The Food Safety and Environmental Stewardship Laboratory at Oregon State University provides the chemical and toxicological information from pesticide residue studies to support registration of minor-use pesticides. The FSES Laboratory will address in a timely manner the full breadth and depth of minor crop registrations needed to sustain Oregon's widely varied agricultural production.
The Food Safety and Environmental Stewardship Program at Oregon State University is a research program committed to providing the highest quality analytical laboratory research support for: food quality assurance, environmental integrity preservation, enhancement of agricultural production, and recognition and dissemination of new knowledge.
Food Safety and Environmental Stewardship Program Plan
Agricultural groups, government agencies, producers and consumers do not want just data, they want information.
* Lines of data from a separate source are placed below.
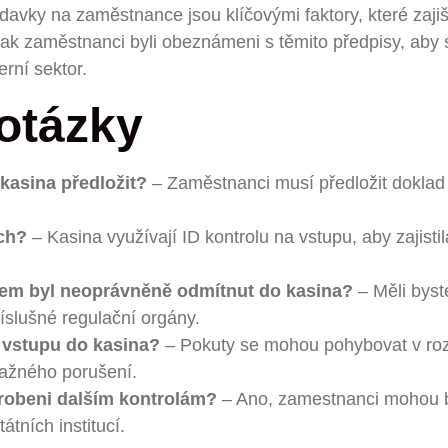
davky na zaměstnance jsou klíčovými faktory, které zaji
, tak zaměstnanci byli obeznámeni s těmito předpisy, ab
rní sektor.
otázky
asina předložit?
– Zaměstnanci musí předložit doklad o 
ech?
– Kasina využívají ID kontrolu na vstupu, aby zajist
sem byl neoprávněně odmítnut do kasina?
– Měli byst
íslušné regulační orgány.
l vstupu do kasina?
– Pokuty se mohou pohybovat v rozm
važného porušení.
robeni dalším kontrolám?
– Ano, zamestnanci mohou b
átních institucí.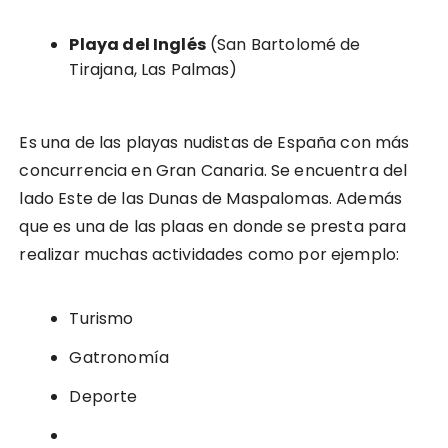
Playa del Inglés
(San Bartolomé de
Tirajana, Las Palmas)
Es una de las playas nudistas de España con más
concurrencia en Gran Canaria. Se encuentra del
lado Este de las Dunas de Maspalomas. Además
que es una de las plaas en donde se presta para
realizar muchas actividades como por ejemplo:
Turismo
Gatronomía
Deporte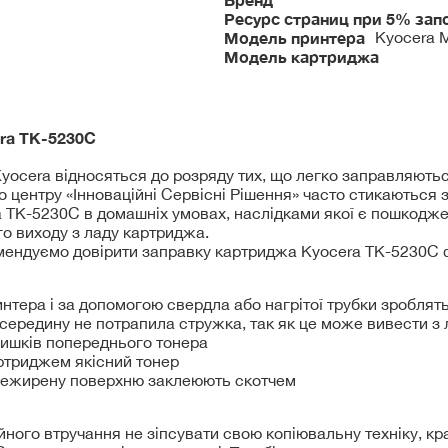
Ресурс страниц при 5% зап
Модель принтера
Kyocera 
Модель картриджа
era
TK-5230C
ocera відносяться до розряду тих, що легко заправляються
го центру «Інноваційні Сервісні Рішення» часто стикаються
 TK-5230C в домашніх умовах, наслідками якої є пошкодже
о виходу з ладу картриджа.
мендуємо довірити заправку картриджа Kyocera TK-5230C ф
нтера і за допомогою свердла або нагрітої трубки зроблять
всередину не потрапила стружка, так як це може вивести з
лишків попереднього тонера
ртриджем якісний тонер
нежирену поверхню заклеюють скотчем
йного втручання не зіпсувати свою копіювальну техніку, к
The FSES program does not just generate data; the program generates information. The FSES program investigates and helps solve problems (or offers support for workable solutions). The FSES program provides a higher level of sophistication. The ability to perform a more sophisticated analysis results in more sophisticated information. The FSES program aims to achieve a higher level of information, specifically, what the bioavailability (environmental fate/persistence) chemistry is and not merely what residue/environmental analyte is present, so that the data now gathered has a higher information content.
It is becoming ever increasingly clear that programs that promote the preservation of ecosystem integrity and sustainable use of natural resources must be formulated from our scientific knowledge of the environment. Before any protection and sustainable programs can be launched meaningful data and information must be gathered. Missing information creates uncertainty. The Food Safety and Environmental Stewardship (FSES) program will contribute to the investigations into ecosystem characteristics and human perturbations, as well mechanisms that control agrochemical fate and transport.
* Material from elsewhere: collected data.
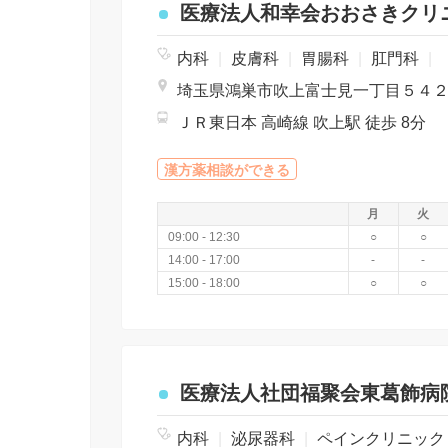
医療法人和幸会おおさきクリ
内科
|
皮膚科
|
胃腸科
|
肛門科
|
埼玉県鴻巣市吹上富士見一丁目５４
ＪＲ東日本 高崎線 吹上駅 徒歩 8分
漢方薬相談ができる
月
火
09:00 - 12:30
○
○
14:00 - 17:00
-
-
15:00 - 18:00
○
○
医療法人社団福聚会東葛飾病
内科
|
泌尿器科
|
ペインクリニッ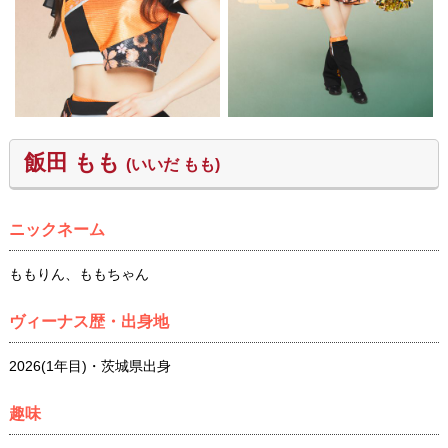
飯田 もも
(いいだ もも)
ニックネーム
ももりん、ももちゃん
ヴィーナス歴・出身地
2026(1年目)・茨城県出身
趣味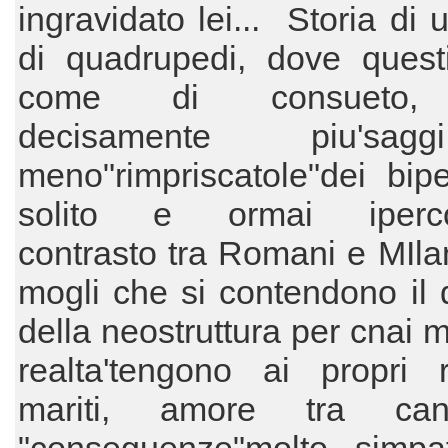
ingravidato lei... Storia di 
di quadrupedi, dove questi
come di consueto,
decisamente piu'sa
meno"rimpriscatole"dei biped
solito e ormai iperco
contrasto tra Romani e MIlan
mogli che si contendono il d
della neostruttura per cnai m
realta'tengono ai propri ri
mariti, amore tra ca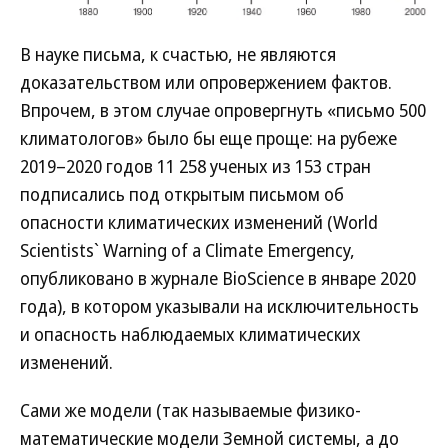
В науке письма, к счастью, не являются
доказательством или опровержением фактов.
Впрочем, в этом случае опровергнуть «письмо 500
климатологов» было бы еще проще: на рубеже
2019–2020 годов 11 258 ученых из 153 стран
подписались под открытым письмом об
опасности климатических изменений (World
Scientists` Warning of a Climate Emergency,
опубликовано в журнале BioScience в январе 2020
года), в котором указывали на исключительность
и опасность наблюдаемых климатических
изменений.
Сами же модели (так называемые физико-
математические модели Земной системы, а до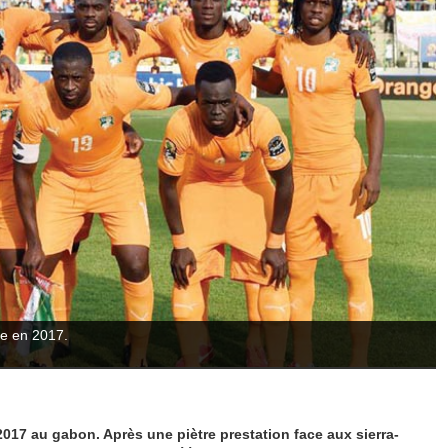
le en 2017.
2017 au gabon. Après une piètre prestation face aux sierra-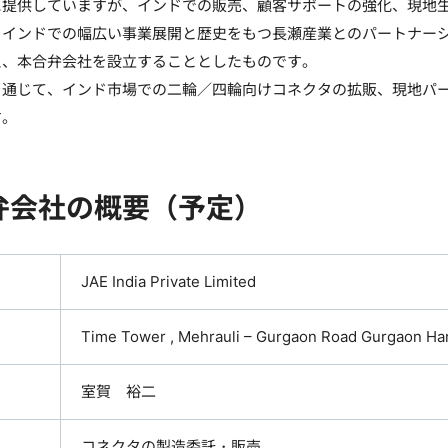
に提供していますが、インドでの販売、顧客サポートの強化、現地
、インドでの幅広い事業展開と歴史をもつ長瀬産業とのパートナー
え、本合弁会社を設立することとしたものです。
を通じて、インド市場での二輪／四輪向けコネクタの拡販、現地パ
す。
弁会社の概要（予定）
JAE India Private Limited
Time Tower , Mehrauli – Gurgaon Road Gurgaon Ha
室賀 裕二
コネクタの製造委託・販売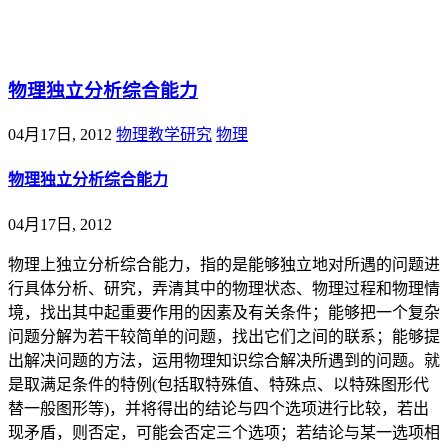
@王尚物理问答
物理独立分析综合能力
04月17日, 2012
物理教学研究
物理
物理独立分析综合能力
04月17日, 2012
物理上独立分析综合能力，指的是能够独立地对所遇的问题进
行具体分析、研究，弄清其中的物理状态、物理过程和物理情
境，找出其中起重要作用的因素及有关条件；能够把一个复杂
问题分解为若干较简单的问题，找出它们之间的联系；能够提
出解决问题的方法，运用物理知识综合解决所遇到的问题。就
是取满足条件的特例(包括取特殊值、特殊点、以特殊图形代
替一般图形等)，并将得出的结论与四个选项进行比较，若出
现矛盾，则否定，可能会否定三个选项；若结论与某一选项相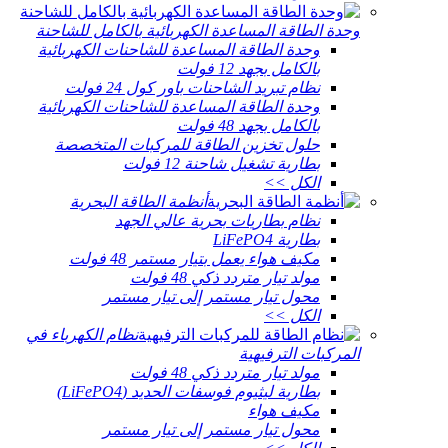
وحدة الطاقة المساعدة الكهربائية بالكامل للشاحنة
وحدة الطاقة المساعدة للشاحنات الكهربائية
بالكامل بجهد 12 فولت
نظام تبريد الشاحنات باور كول 24 فولت
وحدة الطاقة المساعدة للشاحنات الكهربائية
بالكامل بجهد 48 فولت
حلول تخزين الطاقة للمركبات المتخصصة
بطارية تشغيل شاحنة 12 فولت
الكل >>
أنظمة الطاقة البحرية
نظام بطاريات بحرية عالي الجهد
بطارية LiFePO4
مكيف هواء يعمل بتيار مستمر 48 فولت
مولد تيار متردد ذكي 48 فولت
محول تيار مستمر إلى تيار مستمر
الكل >>
نظام الكهرباء في
المركبات الترفيهية
مولد تيار متردد ذكي 48 فولت
بطارية ليثيوم فوسفات الحديد (LiFePO4)
مكيف هواء
محول تيار مستمر إلى تيار مستمر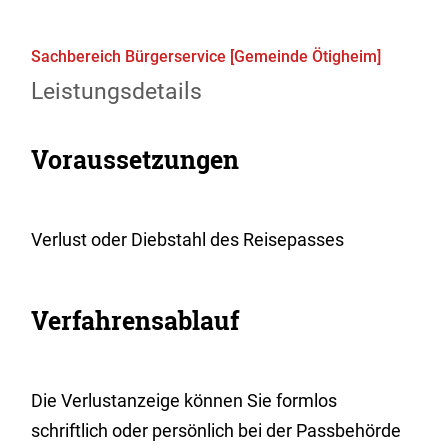
Sachbereich Bürgerservice [Gemeinde Ötigheim]
Leistungsdetails
Voraussetzungen
Verlust oder Diebstahl des Reisepasses
Verfahrensablauf
Die Verlustanzeige können Sie formlos
schriftlich oder persönlich bei der Passbehörde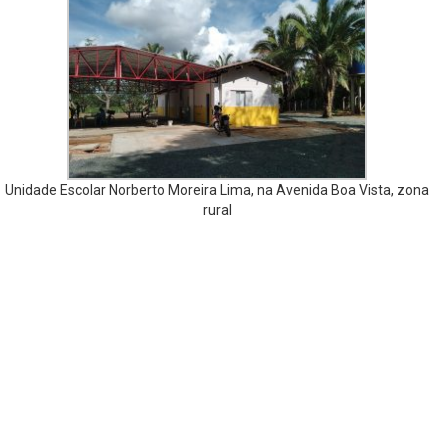
Unidade Escolar Norberto Moreira Lima, na Avenida Boa Vista, zona
rural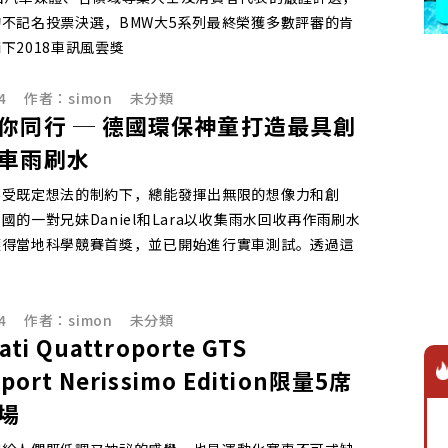
不記名投票決選，BMW大5系列最終榮獲多數評審的肯
下2018車訊風雲獎
4
作者：
simon
未分類
你同行 ─ 德國環保神童打造最具創
車雨刷水
不受既定想法的制約下，總能發揮出無限的想像力和創
國的一對兄妹Daniel和Lara以收集雨水回收再作雨刷水
獲得當地科學競賽首獎，並已開始進行實車測試。透過這
4
作者：
simon
未分類
ati Quattroporte GTS
port Nerissimo Edition限量5席
場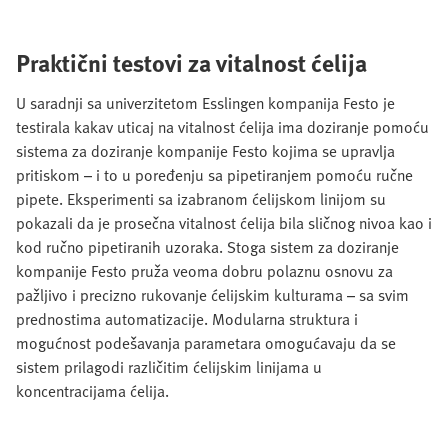
Praktični testovi za vitalnost ćelija
U saradnji sa univerzitetom Esslingen kompanija Festo je
testirala kakav uticaj na vitalnost ćelija ima doziranje pomoću
sistema za doziranje kompanije Festo kojima se upravlja
pritiskom – i to u poređenju sa pipetiranjem pomoću ručne
pipete. Eksperimenti sa izabranom ćelijskom linijom su
pokazali da je prosečna vitalnost ćelija bila sličnog nivoa kao i
kod ručno pipetiranih uzoraka. Stoga sistem za doziranje
kompanije Festo pruža veoma dobru polaznu osnovu za
pažljivo i precizno rukovanje ćelijskim kulturama – sa svim
prednostima automatizacije. Modularna struktura i
mogućnost podešavanja parametara omogućavaju da se
sistem prilagodi različitim ćelijskim linijama u
koncentracijama ćelija.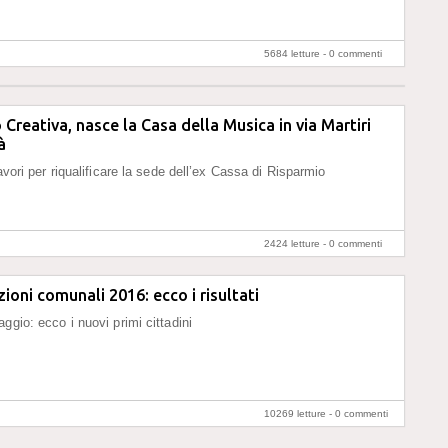
5684 letture -
0 commenti
Creativa, nasce la Casa della Musica in via Martiri
à
lavori per riqualificare la sede dell’ex Cassa di Risparmio
2424 letture -
0 commenti
zioni comunali 2016: ecco i risultati
ggio: ecco i nuovi primi cittadini
10269 letture -
0 commenti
The National Pesticide Information Center (NPIC) is a cooperative effort of OSU and the U.S. Environmental Protection Agency. It is a toll-free telephone service that provides pesticide information to any caller in the United States, Puerto Rico, or the Virgin Islands. NPIC provides objective, science-based information about a wide variety of pesticide-related subjects, including: pesticide products recognition and management of pesticide poisoning toxicology environmental chemistry. NPIC is staffed by highly qualified and trained pesticide specialists who have the toxicology and environmental chemistry education and training needed to provide knowledgeable answers to pesticide questions.
Daniel Sudakin, MD, MPH, and Sheldon Wagner, MD Co-investigators
333 Weniger Hall
Corvallis, OR 97331
The National Pesticide Medical Monitoring Program is a cooperative agreement between OSU and the United States Environmental Protection Agency. The program provides informational and diagnostic assistance to the public, health care providers, and State and Federal Agencies for inquiries relating to human pesticide exposure.